The GeoStats.jl module reexports the full stack of modules for geospatial data science in Julia. There is no need to import modules like Meshes.jl explicitly. You are all set if you start your script with

using GeoStats
Tip for advanced users

In Julia, a function is type-stable if the return type is known at compile time. Since the GeoTable has columns from the original table (e.g., numbers) and an additional special geometry column, the access to the data with the DataFrame syntax is not type stable. If you need to write type-stable code, use the functions values and domain instead:

values(geotable)
4×4 DataFrame
Row NAME AGE HEIGHT GENDER
String Quantity… Quantity… String
1 John 34.0 yr 1.78 m male
2 Mary 12.0 yr 1.56 m female
3 Paul 23.0 yr 1.7 m male
4 Anne 39.0 yr 1.8 m female
domain(geotable)
2×2 CartesianGrid{2,Float64}
  minimum: Point(0.0, 0.0)
  maximum: Point(2.0, 2.0)
  spacing: (1.0, 1.0)

1.3 Remarks

What did we learn in this chapter?

  • Geospatial data can be efficiently represented as a GeoTable. This representation is universal, meaning it combines the “raster” and “vector” representations found in traditional GIS.
  • A GeoTable provides all the data access patterns of a DataFrame. In particular, it supports the syntax geotable[rows,cols] without expensive copies of geometries.
  • Working with geospatial domains as opposed to working with vectors of disconnected geometries has major benefits.

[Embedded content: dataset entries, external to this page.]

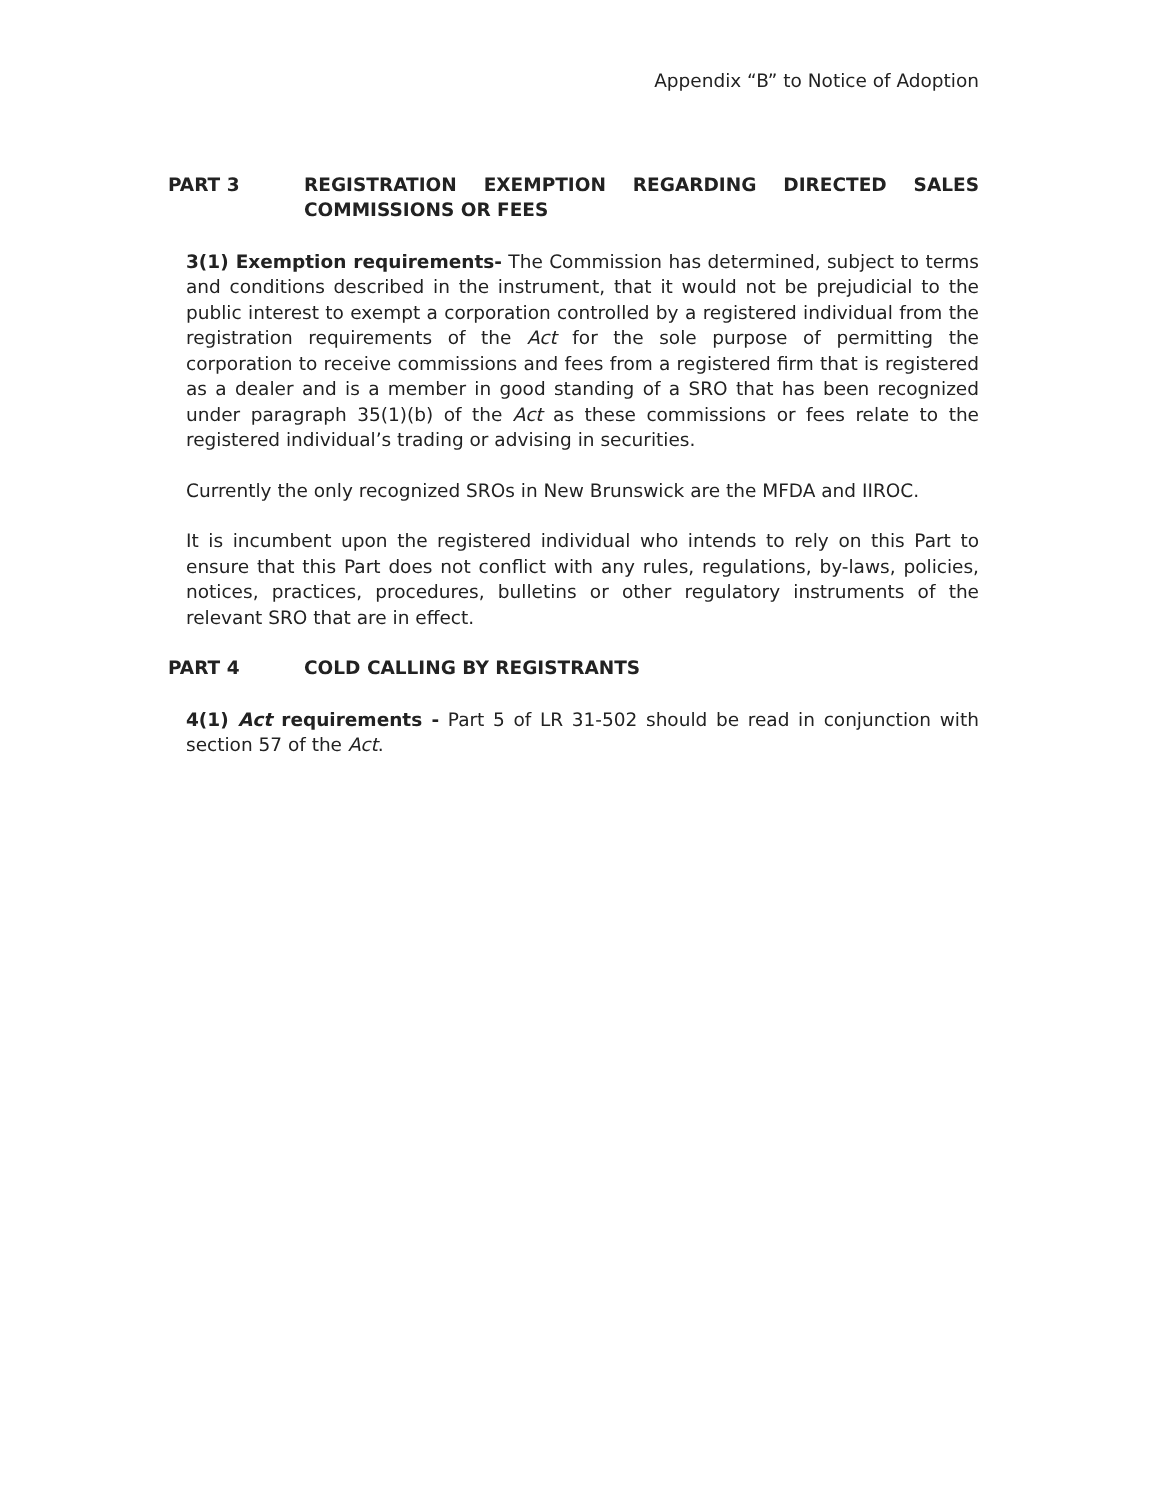Appendix “B” to Notice of Adoption
PART 3 REGISTRATION EXEMPTION REGARDING DIRECTED SALES COMMISSIONS OR FEES
3(1) Exemption requirements- The Commission has determined, subject to terms and conditions described in the instrument, that it would not be prejudicial to the public interest to exempt a corporation controlled by a registered individual from the registration requirements of the Act for the sole purpose of permitting the corporation to receive commissions and fees from a registered firm that is registered as a dealer and is a member in good standing of a SRO that has been recognized under paragraph 35(1)(b) of the Act as these commissions or fees relate to the registered individual’s trading or advising in securities.
Currently the only recognized SROs in New Brunswick are the MFDA and IIROC.
It is incumbent upon the registered individual who intends to rely on this Part to ensure that this Part does not conflict with any rules, regulations, by-laws, policies, notices, practices, procedures, bulletins or other regulatory instruments of the relevant SRO that are in effect.
PART 4 COLD CALLING BY REGISTRANTS
4(1) Act requirements - Part 5 of LR 31-502 should be read in conjunction with section 57 of the Act.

In particular, it preserves topological information.

It is very convenient to manipulate a GeoTable as if it was a DataFrame. Nevertheless, we will learn that advanced geospatial data science requires higher-level constructs to preserve geospatial information. We will cover these constructs in Part II and Part III of the book.